Try it: Rename "Spectacle" to "Reveal" in the lines starting with the line with "- Ensure that" and going on through the line with "Rubiks Cube Simulator/Resolver/Parser", changing nothing else. Return only those lines.

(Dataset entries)

▬▬▬

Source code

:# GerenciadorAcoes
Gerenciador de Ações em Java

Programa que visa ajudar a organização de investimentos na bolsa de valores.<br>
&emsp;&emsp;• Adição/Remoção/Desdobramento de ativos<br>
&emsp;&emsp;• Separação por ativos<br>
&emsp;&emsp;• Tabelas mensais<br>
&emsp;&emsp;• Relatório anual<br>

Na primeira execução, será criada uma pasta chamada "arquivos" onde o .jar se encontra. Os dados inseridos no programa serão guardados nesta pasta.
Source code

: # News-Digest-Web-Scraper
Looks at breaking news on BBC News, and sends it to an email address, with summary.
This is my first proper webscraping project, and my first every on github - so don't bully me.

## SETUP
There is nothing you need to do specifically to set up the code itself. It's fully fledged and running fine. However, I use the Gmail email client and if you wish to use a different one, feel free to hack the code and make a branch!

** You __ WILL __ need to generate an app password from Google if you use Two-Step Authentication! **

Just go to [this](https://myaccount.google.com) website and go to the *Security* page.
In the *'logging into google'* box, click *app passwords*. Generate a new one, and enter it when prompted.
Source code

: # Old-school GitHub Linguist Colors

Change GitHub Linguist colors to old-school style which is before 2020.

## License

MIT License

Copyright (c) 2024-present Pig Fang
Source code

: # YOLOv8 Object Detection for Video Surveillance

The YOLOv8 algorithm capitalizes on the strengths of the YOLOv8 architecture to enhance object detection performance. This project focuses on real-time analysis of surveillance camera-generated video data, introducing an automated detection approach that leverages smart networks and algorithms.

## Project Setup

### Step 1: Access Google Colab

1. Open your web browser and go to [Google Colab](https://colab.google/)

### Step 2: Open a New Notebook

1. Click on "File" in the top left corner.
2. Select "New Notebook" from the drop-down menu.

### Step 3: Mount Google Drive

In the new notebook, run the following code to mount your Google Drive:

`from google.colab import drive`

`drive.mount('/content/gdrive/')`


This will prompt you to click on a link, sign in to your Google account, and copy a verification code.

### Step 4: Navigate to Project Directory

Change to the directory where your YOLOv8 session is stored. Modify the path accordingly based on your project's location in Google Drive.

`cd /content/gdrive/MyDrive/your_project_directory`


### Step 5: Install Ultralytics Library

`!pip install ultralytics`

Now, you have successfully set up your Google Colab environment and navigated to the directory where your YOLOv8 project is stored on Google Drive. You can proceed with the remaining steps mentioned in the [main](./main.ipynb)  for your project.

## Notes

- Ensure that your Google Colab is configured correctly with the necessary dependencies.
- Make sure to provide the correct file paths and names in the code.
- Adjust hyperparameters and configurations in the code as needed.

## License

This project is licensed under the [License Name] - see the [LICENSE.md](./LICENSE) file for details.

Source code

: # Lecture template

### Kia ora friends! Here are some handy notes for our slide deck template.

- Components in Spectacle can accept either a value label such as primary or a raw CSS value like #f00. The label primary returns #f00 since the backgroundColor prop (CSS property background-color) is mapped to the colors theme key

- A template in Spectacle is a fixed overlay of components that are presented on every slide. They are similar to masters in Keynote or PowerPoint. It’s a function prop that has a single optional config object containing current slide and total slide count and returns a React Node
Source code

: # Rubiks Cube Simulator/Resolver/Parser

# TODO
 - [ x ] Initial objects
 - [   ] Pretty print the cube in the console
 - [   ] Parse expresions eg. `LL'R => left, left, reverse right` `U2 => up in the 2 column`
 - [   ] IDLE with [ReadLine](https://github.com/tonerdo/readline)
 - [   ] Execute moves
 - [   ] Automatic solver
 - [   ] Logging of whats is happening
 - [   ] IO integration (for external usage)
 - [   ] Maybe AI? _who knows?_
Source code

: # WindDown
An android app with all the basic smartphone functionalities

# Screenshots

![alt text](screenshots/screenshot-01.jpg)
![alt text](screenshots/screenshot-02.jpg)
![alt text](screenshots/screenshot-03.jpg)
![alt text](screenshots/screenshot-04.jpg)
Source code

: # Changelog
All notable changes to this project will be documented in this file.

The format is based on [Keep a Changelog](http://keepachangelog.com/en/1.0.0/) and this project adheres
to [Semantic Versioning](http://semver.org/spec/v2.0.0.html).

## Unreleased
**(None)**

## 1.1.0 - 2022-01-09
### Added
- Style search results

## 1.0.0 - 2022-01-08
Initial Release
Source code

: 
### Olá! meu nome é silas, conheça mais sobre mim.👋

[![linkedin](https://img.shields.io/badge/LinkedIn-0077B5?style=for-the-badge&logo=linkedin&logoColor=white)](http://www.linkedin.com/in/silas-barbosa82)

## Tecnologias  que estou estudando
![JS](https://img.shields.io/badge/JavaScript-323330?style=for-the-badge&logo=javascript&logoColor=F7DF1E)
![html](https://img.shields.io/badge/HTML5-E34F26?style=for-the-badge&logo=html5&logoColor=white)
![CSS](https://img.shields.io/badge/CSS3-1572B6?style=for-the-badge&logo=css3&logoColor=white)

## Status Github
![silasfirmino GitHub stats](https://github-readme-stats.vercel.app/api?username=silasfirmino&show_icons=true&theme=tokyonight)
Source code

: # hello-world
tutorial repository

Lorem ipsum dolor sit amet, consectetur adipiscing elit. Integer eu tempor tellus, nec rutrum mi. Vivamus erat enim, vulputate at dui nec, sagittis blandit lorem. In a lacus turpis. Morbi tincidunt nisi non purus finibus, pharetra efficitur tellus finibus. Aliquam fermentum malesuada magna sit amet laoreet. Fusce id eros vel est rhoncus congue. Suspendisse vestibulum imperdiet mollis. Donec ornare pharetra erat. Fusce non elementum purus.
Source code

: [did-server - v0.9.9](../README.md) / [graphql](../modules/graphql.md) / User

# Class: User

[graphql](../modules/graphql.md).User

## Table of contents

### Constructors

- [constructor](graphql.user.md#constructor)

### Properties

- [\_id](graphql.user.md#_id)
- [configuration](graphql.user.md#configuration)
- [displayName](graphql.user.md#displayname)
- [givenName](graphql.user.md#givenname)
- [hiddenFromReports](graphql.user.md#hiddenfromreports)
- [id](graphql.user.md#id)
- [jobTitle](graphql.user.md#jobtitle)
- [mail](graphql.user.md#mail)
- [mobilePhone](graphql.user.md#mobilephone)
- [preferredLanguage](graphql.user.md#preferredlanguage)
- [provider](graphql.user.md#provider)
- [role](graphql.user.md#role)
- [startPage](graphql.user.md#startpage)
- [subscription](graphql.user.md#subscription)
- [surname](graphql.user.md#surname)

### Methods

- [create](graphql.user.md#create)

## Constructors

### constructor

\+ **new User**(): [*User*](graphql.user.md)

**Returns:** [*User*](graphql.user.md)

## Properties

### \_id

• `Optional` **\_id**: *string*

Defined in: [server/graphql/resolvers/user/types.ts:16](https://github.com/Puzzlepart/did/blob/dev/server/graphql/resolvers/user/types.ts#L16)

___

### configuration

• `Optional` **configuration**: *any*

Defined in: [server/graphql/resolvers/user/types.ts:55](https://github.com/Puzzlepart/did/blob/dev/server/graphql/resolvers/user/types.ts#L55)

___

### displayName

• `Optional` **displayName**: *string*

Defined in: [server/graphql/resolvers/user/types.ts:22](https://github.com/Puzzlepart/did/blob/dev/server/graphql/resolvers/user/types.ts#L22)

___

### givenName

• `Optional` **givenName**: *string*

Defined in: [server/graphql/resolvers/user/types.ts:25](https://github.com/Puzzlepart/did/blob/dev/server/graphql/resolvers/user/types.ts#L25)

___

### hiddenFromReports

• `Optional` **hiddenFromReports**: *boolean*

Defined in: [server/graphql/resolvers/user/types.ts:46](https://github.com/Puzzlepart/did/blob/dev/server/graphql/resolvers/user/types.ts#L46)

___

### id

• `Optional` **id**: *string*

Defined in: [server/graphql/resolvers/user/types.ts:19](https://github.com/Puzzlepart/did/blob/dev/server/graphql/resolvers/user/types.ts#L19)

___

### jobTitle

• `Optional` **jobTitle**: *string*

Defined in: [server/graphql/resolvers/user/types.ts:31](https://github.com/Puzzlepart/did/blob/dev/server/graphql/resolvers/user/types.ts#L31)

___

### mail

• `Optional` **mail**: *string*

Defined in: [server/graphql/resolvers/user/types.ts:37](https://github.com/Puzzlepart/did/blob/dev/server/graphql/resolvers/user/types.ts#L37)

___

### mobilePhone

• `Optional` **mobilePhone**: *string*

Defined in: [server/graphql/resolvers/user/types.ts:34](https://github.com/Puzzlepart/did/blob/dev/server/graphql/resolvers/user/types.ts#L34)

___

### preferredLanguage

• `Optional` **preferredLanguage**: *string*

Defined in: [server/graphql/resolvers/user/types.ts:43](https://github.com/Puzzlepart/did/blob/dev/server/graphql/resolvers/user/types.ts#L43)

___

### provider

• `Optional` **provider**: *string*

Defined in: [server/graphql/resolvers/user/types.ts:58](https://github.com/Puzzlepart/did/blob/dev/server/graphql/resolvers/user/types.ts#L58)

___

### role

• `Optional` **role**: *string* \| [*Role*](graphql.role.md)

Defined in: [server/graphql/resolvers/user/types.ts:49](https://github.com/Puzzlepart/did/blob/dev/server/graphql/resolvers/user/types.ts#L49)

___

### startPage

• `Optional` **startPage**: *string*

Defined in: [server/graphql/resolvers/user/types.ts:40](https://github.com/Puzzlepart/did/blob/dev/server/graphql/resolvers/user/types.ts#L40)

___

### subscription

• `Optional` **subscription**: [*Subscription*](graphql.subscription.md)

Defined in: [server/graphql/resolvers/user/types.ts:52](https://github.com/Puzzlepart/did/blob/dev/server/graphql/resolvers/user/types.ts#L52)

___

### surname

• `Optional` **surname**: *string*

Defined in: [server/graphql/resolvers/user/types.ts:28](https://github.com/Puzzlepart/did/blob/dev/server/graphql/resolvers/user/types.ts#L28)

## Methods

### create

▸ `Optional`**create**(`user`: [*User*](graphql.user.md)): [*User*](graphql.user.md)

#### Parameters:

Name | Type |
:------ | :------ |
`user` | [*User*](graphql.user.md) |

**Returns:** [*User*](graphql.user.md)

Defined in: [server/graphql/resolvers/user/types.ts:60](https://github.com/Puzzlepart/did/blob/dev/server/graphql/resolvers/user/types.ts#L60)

▬▬▬

Output of the exercise:
- Ensure that your Google Colab is configured correctly with the necessary dependencies.
- Make sure to provide the correct file paths and names in the code.
- Adjust hyperparameters and configurations in the code as needed.

## License

This project is licensed under the [License Name] - see the [LICENSE.md](./LICENSE) file for details.

Source code

: # Lecture template

### Kia ora friends! Here are some handy notes for our slide deck template.

- Components in Reveal can accept either a value label such as primary or a raw CSS value like #f00. The label primary returns #f00 since the backgroundColor prop (CSS property background-color) is mapped to the colors theme key

- A template in Reveal is a fixed overlay of components that are presented on every slide. They are similar to masters in Keynote or PowerPoint. It’s a function prop that has a single optional config object containing current slide and total slide count and returns a React Node
Source code

: # Rubiks Cube Simulator/Resolver/Parser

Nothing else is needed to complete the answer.